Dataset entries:

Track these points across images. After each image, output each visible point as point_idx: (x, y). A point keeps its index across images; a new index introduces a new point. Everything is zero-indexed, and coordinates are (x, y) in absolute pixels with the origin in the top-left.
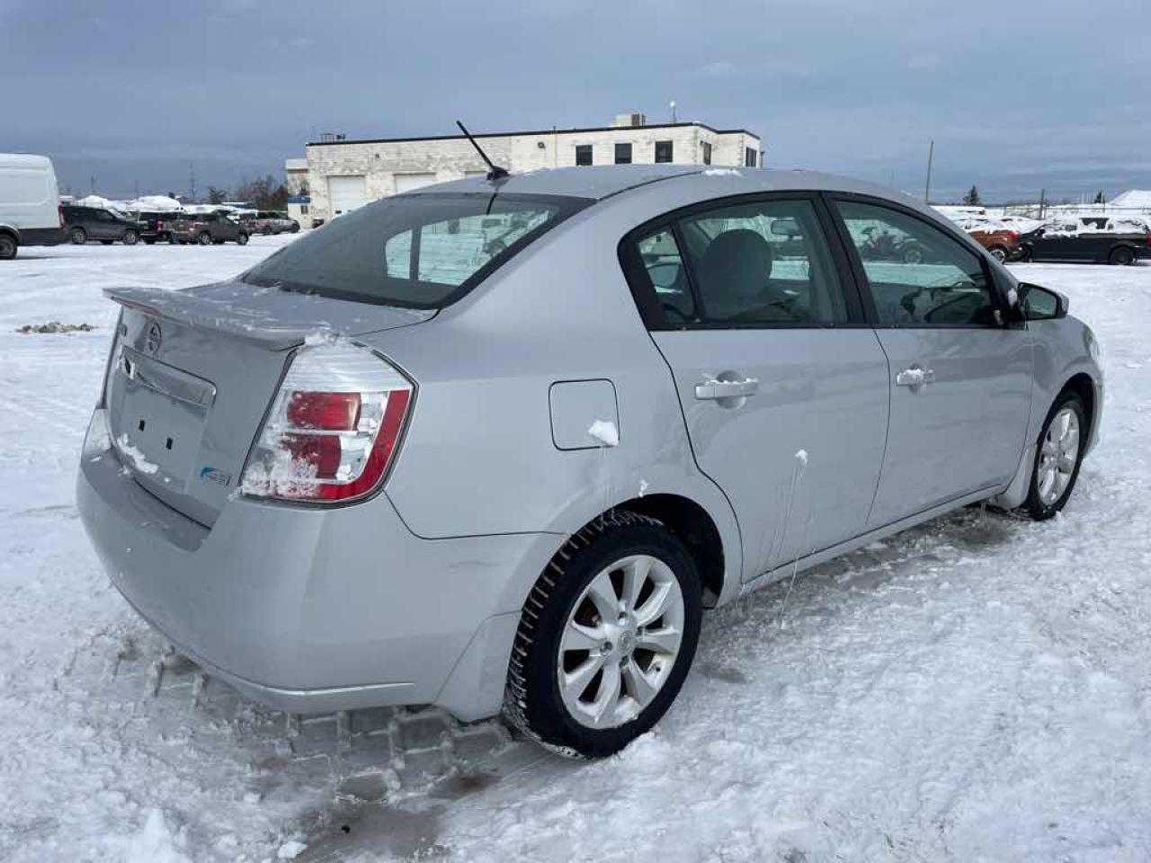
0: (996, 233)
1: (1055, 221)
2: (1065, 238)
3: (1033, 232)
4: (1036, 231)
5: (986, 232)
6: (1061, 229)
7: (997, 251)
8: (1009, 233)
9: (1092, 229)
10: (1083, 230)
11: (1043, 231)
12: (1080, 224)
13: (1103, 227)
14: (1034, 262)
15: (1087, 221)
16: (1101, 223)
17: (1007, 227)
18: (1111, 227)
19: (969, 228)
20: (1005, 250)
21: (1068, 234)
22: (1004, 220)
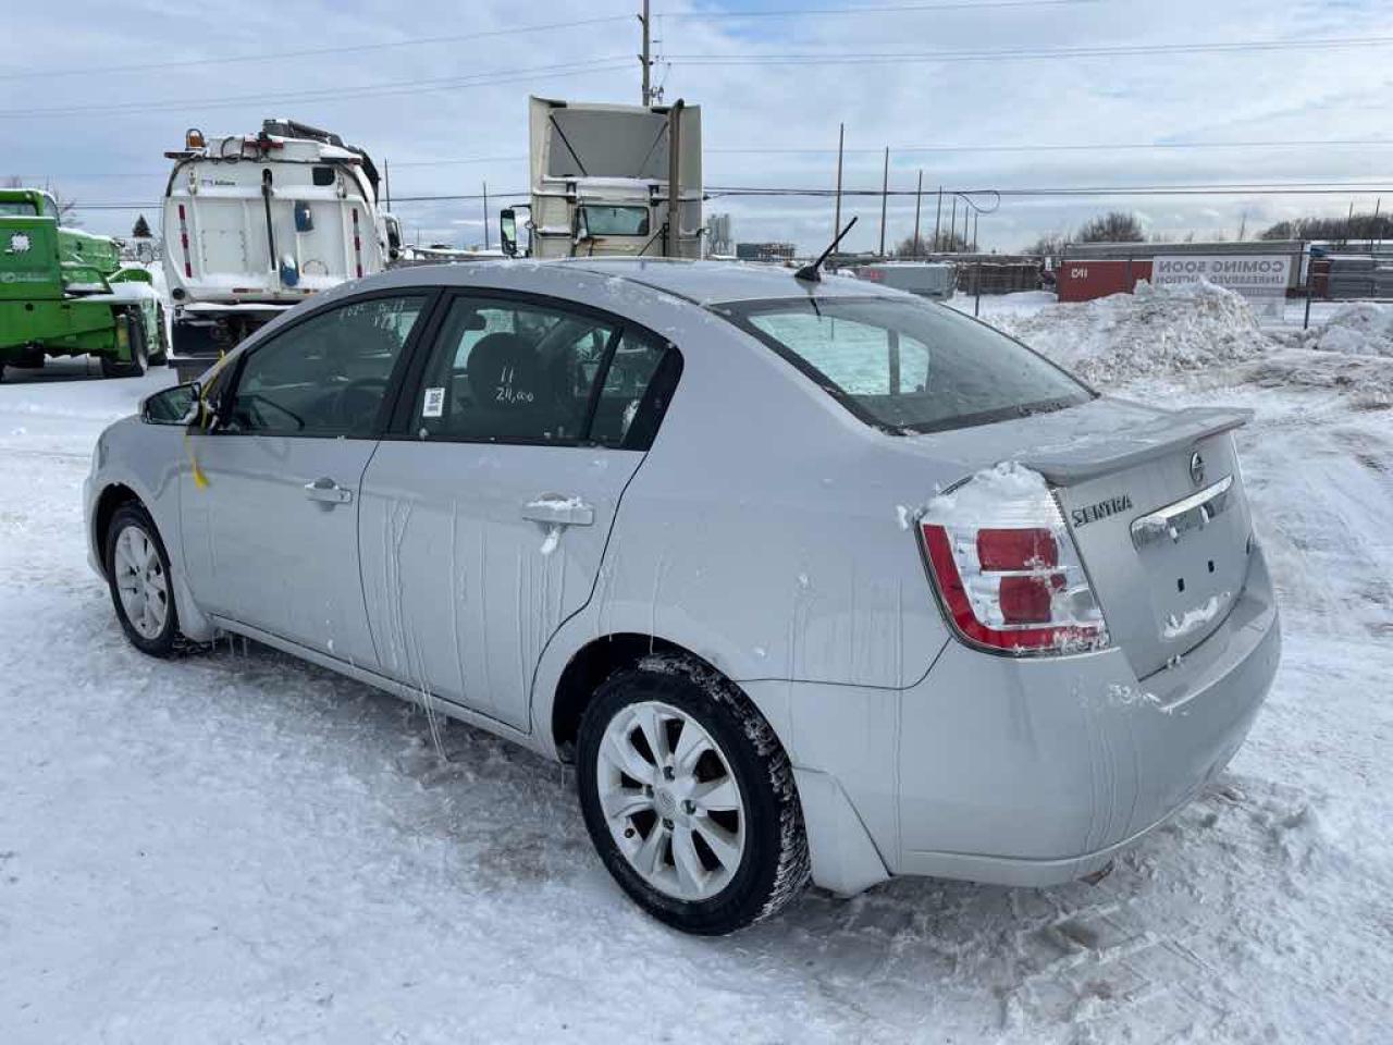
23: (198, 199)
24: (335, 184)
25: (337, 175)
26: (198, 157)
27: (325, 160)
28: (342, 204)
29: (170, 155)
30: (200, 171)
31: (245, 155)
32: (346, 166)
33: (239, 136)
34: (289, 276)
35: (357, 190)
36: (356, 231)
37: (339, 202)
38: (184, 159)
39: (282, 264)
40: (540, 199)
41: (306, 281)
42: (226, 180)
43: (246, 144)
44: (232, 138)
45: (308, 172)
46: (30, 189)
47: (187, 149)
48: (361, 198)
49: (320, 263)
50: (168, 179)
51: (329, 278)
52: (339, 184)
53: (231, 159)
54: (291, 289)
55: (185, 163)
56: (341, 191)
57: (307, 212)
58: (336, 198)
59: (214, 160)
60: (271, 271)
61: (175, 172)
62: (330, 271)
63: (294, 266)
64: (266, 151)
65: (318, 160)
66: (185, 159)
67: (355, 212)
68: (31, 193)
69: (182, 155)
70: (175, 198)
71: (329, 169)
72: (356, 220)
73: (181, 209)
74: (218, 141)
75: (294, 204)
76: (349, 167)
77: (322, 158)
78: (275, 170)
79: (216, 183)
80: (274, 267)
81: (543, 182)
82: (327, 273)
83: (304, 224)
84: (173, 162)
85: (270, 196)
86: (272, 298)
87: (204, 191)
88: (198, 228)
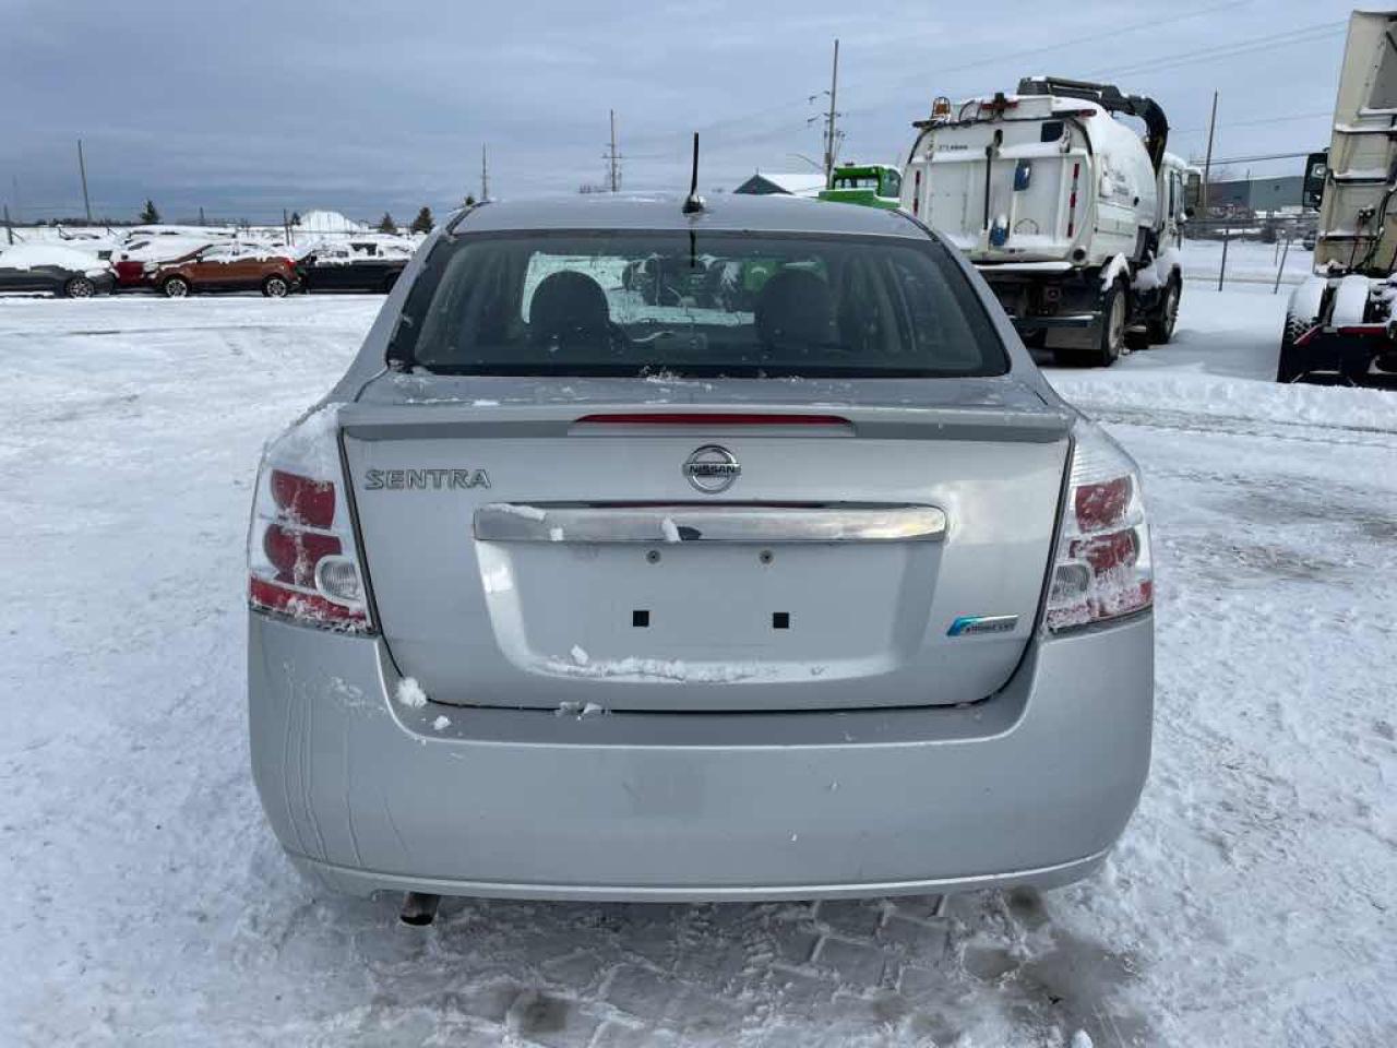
0: (270, 259)
1: (324, 246)
2: (338, 266)
3: (304, 260)
4: (307, 257)
5: (258, 259)
6: (332, 256)
7: (276, 281)
8: (284, 261)
9: (363, 256)
10: (354, 257)
11: (314, 259)
12: (351, 250)
13: (374, 254)
14: (311, 293)
15: (357, 247)
16: (371, 248)
17: (279, 253)
18: (381, 253)
19: (238, 254)
20: (285, 281)
21: (341, 261)
22: (276, 245)
23: (933, 164)
24: (1062, 139)
25: (1065, 129)
26: (940, 123)
27: (1056, 115)
28: (1065, 160)
29: (916, 125)
30: (939, 137)
31: (981, 117)
32: (1077, 119)
33: (978, 100)
34: (999, 237)
35: (1084, 144)
36: (1075, 188)
37: (1061, 158)
38: (927, 127)
39: (995, 224)
40: (1351, 137)
41: (1015, 241)
42: (959, 144)
43: (984, 107)
44: (972, 103)
45: (1037, 128)
46: (876, 165)
47: (932, 117)
48: (1084, 152)
49: (1032, 222)
50: (912, 147)
51: (1040, 237)
52: (1066, 138)
53: (967, 123)
54: (998, 250)
55: (929, 130)
56: (1065, 145)
57: (1027, 170)
58: (1058, 154)
59: (953, 125)
60: (983, 231)
61: (919, 140)
62: (1041, 230)
63: (1005, 226)
64: (1001, 111)
65: (1049, 115)
66: (929, 127)
67: (1077, 166)
68: (877, 168)
69: (927, 123)
70: (915, 165)
71: (1058, 124)
72: (1076, 175)
73: (918, 174)
74: (958, 106)
75: (1017, 162)
76: (1079, 119)
77: (1054, 113)
78: (1007, 129)
79: (952, 148)
80: (986, 228)
81: (1360, 116)
82: (1037, 232)
83: (1021, 183)
84: (919, 131)
85: (993, 157)
86: (980, 258)
87: (939, 157)
88: (928, 192)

**Task item:** Reproduce the listing word for word, from its first line through the line that contains "19: (969, 228)", with both ends included. Leave the pictures out of your output.

**Solution to the exercise:**
Track these points across images. After each image, output each visible point as point_idx: (x, y). A point keeps its index across images; a new index introduces a new point. Everything is zero-indexed, and coordinates are (x, y) in absolute pixels with the origin in the top-left.
0: (996, 233)
1: (1055, 221)
2: (1065, 238)
3: (1033, 232)
4: (1036, 231)
5: (986, 232)
6: (1061, 229)
7: (997, 251)
8: (1009, 233)
9: (1092, 229)
10: (1083, 230)
11: (1043, 231)
12: (1080, 224)
13: (1103, 227)
14: (1034, 262)
15: (1087, 221)
16: (1101, 223)
17: (1007, 227)
18: (1111, 227)
19: (969, 228)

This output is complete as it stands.